Решил кузнец в наказание зачаровать невесту и обратить ее в лесного зверя или быструю рыбу, но, подумав, понял, что если отправит он ее в лес, то перепугается в нем все зверье, а если пустит в воду, то сбегут из глубин рыбы. И тогда взялся Ильмаринен за острый меч, чтобы покончить с дурною девицей, — однако, угадав его желание, так сказал клинок:
— Не для того я откован, чтобы губить слабых женщин и воевать с беззащитными.
Тогда пропел Ильмаринен сильные заклятия и обратил девицу в чайку, чтобы скакала она по утесам, носилась в непогоду над побережьем и выкликала свои дурные речи.

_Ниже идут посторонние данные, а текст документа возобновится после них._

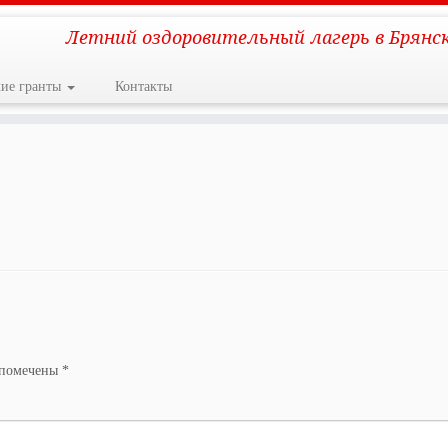
Летний оздоровительный лагерь в Брянс
кие гранты
Контакты
 помечены
*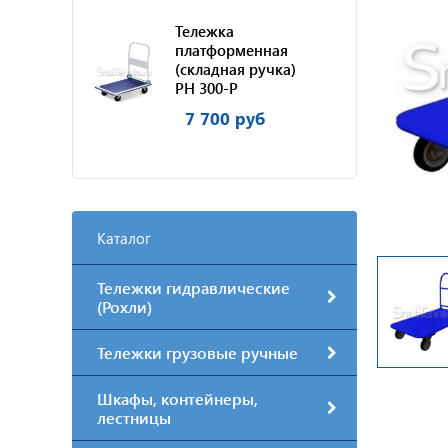
Тележка
платформенная
(складная ручка)
PH 300-P
7 700 руб
Каталог
Тележки гидравлические
(Рохли)
Тележки грузовые ручные
Шкафы, контейнеры,
лестницы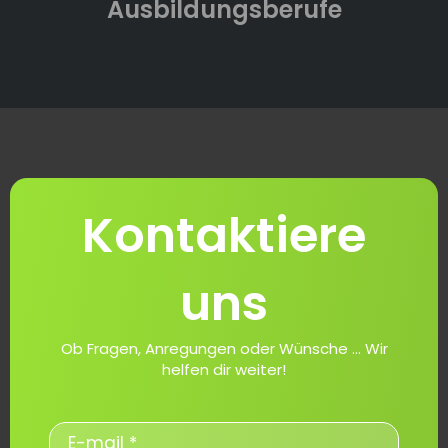
Ausbildungsberufe
Kontaktiere
uns
Ob Fragen, Anregungen oder Wünsche ... Wir
helfen dir weiter!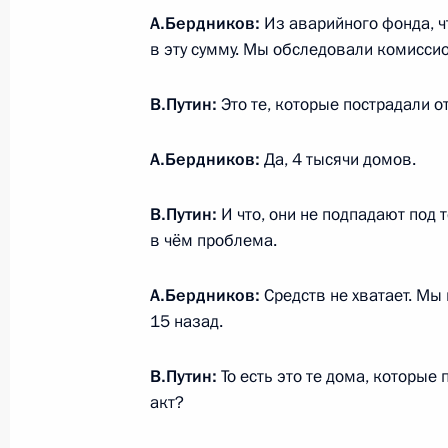
А.Бердников:
Из аварийного фонда, 
в эту сумму. Мы обследовали комиссио
О выделении средств из резервног
В.Путин:
Это те, которые пострадали о
1 мая 2011 года, 11:00
А.Бердников:
Да, 4 тысячи домов.
Подписан закон, увеличивающий ч
В.Путин:
И что, они не подпадают под 
и судебных участков на Алтае
в чём проблема.
10 марта 2011 года, 09:30
А.Бердников:
Средств не хватает. Мы
15 назад.
О выделении средств из резервног
В.Путин:
То есть это те дома, которые
7 марта 2011 года, 14:30
акт?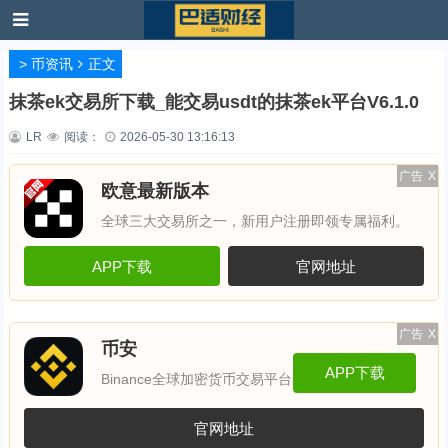
>
币资讯
正文
抹茶ek交易所下载_能交易usdt的抹茶ek平台V6.1.0
LR
阅读：
2026-05-30 13:16:13
广告
X
欧意最新版本
全球三大交易所之一，新用户注册即领专属福利。
APP下载
官网地址
广告
X
币安
APP下载
Binance全球加密货币交易平台
官网地址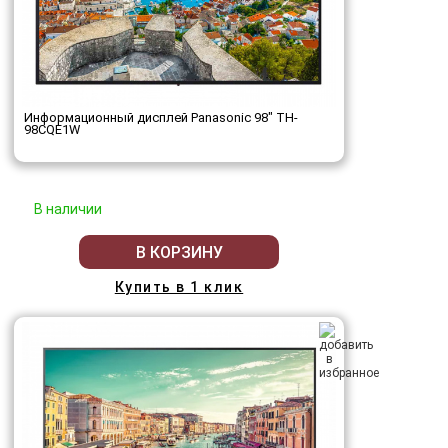
Информационный дисплей Panasonic 98" TH-
98CQE1W
В наличии
В КОРЗИНУ
Купить в 1 клик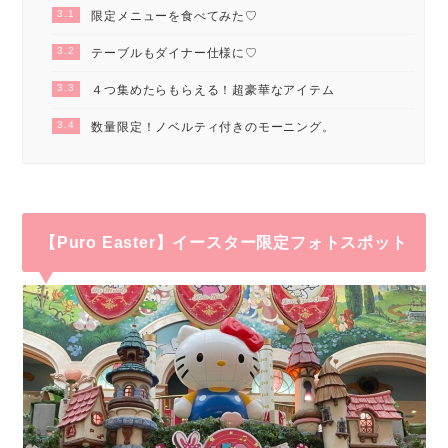
3.1
限定メニューを食べてみた♡
3.2
テーブルもダイナー仕様に♡
3.3
４つ集めたらもらえる！超豪華なアイテム
3.4
数量限定！ノベルティ付きのモーニング。
【Puro Easter】イースター限定フォトスポット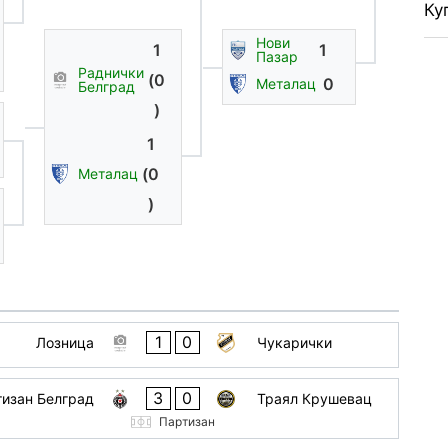
Ку
Нови
1
1
Пазар
Раднички
(0
0
Металац
Белград
)
1
(0
Металац
)
1
0
Лозница
Чукарички
3
0
изан Белград
Траял Крушевац
Партизан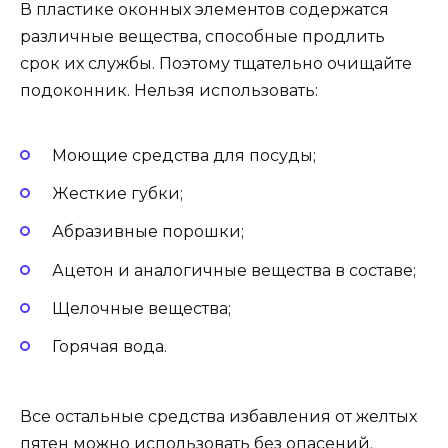
В пластике оконных элементов содержатся
различные вещества, способные продлить
срок их службы. Поэтому тщательно очищайте
подоконник. Нельзя использовать:
Моющие средства для посуды;
Жесткие губки;
Абразивные порошки;
Ацетон и аналогичные вещества в составе;
Щелочные вещества;
Горячая вода.
Все остальные средства избавления от желтых
пятен можно использовать без опасений.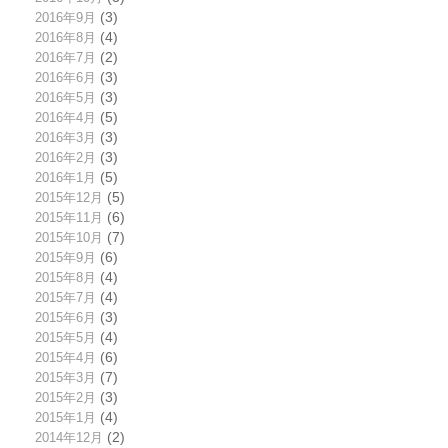
2016年9月
(3)
2016年8月
(4)
2016年7月
(2)
2016年6月
(3)
2016年5月
(3)
2016年4月
(5)
2016年3月
(3)
2016年2月
(3)
2016年1月
(5)
2015年12月
(5)
2015年11月
(6)
2015年10月
(7)
2015年9月
(6)
2015年8月
(4)
2015年7月
(4)
2015年6月
(3)
2015年5月
(4)
2015年4月
(6)
2015年3月
(7)
2015年2月
(3)
2015年1月
(4)
2014年12月
(2)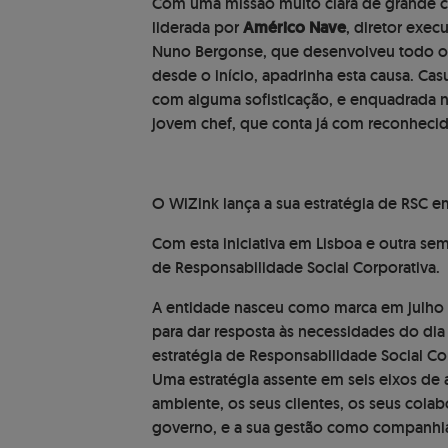
Com uma missão muito clara de grande cons
liderada por
Américo Nave
, diretor exec
Nuno Bergonse, que desenvolveu todo o 
desde o início, apadrinha esta causa. Casu
com alguma sofisticação, e enquadrada n
jovem chef, que conta já com reconhecid
O WiZink lança a sua estratégia de RSC e
Com esta iniciativa em Lisboa e outra se
de Responsabilidade Social Corporativa.
A entidade nasceu como marca em julho 
para dar resposta às necessidades do dia 
estratégia de Responsabilidade Social Co
Uma estratégia assente em seis eixos d
ambiente, os seus clientes, os seus cola
governo, e a sua gestão como companhi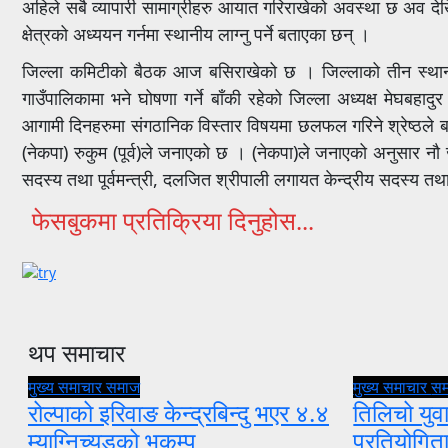
अहिले सबै व्यापारी सामाग्रीहरु आयात गरिराखेको अवस्था छ अव देख
क्षेत्रको अध्ययन गर्नमा स्थानीय लाग्नु पर्ने बताएका छन् ।
जिल्ला कमिटीको बैठक आज बसिराखेको छ । जिल्लाको तीन स्थानीय 
गाउँपालिकामा भने घोषणा गर्ने बाँकी रहेको जिल्ला अध्यक्ष मेघब
आगामी दिनहरुमा संगठानिक विस्तार विषयमा छलफल गरिने श्रेष्ठले ब
(नेकपा) रुकुम (पूर्व)ले जनाएको छ । (नेकपा)ले जनाएको अनुसार नौ ज
सदस्य तथा पूर्वमन्त्री, दलजित श्रीपाली लगायत केन्द्रीय सदस्य 
फेसबुकमा प्रतिक्रिया दिनुहोस...
थप समाचार
मुख्य समाचार
समाज
मुख्य समाचार
स
रोल्पाको इरिवाङ केन्द्रबिन्दु भएर ४.४
तिलिचो युवा
म्याग्निच्यूडको भूकम्प
प्रतियोगि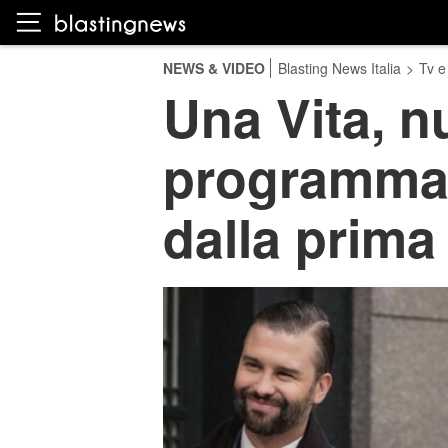
NEWS & VIDEO
Blasting News Italia
>
Tv e
Una Vita, 
programmaz
dalla prima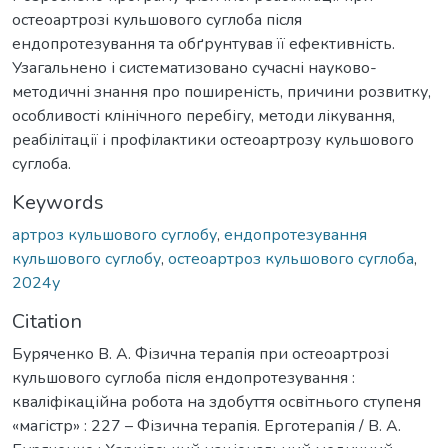
остеоартрозі кульшового суглоба після
ендопротезування та обґрунтував її ефективність.
Узагальнено і систематизовано сучасні науково-
методичні знання про поширеність, причини розвитку,
особливості клінічного перебігу, методи лікування,
реабілітації і профілактики остеоартрозу кульшового
суглоба.
Keywords
артроз кульшового суглобу
,
ендопротезування
кульшового суглобу
,
остеоартроз кульшового суглоба
,
2024у
Citation
Буряченко В. А. Фізична терапія при остеоартрозі
кульшового суглоба після ендопротезування :
кваліфікаційна робота на здобуття освітнього ступеня
«магістр» : 227 – Фізична терапія. Ерготерапія / В. А.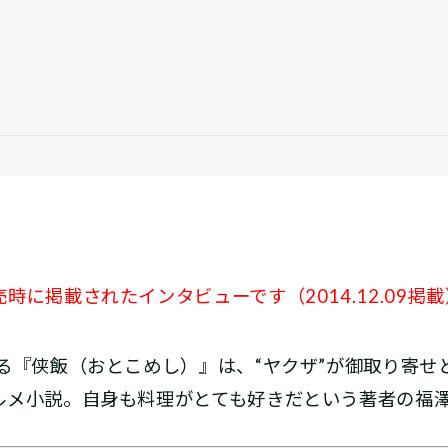
に掲載されたインタビューです（2014.12.09掲載
る『侠飯（おとこめし）』は、“ヤクザ”が御取り寄せ
ルメ小説。自身も料理がとても好きだという著者の福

И с поникшею головой поехал кузнец к отчим полям один.
По пути встретил Ильмаринен вещего Вяйнемёйнена, и спросил рунопевец:
— Отчего ты печален, кузнец Ильмаринен? Вижу, едешь ты с севера — плохо, значит, поживает туманная Похьола?
— Отчего же ей, Похьоле, плохо жить? — ответил кузнец. — Неустанно мелет там Сампо, звонко шумит его крышка: один день мелет для пропитания, другой — для продажи, а третий — для пирушки. Сладко живется в Похьоле, раз есть там Сампо! Где стоит эта мельница, в тех краях всегда будут достаток и благо!
— А где оставил ты супругу? — спросил Вяйнемёйнен. — Отчего возвратился один, без жены?
— Оказалась девица дрянной, — сказал Ильмаринен, понурясь. — Обратил я ее в морскую чайку, и теперь она кричит на утесы и бранится с волнами.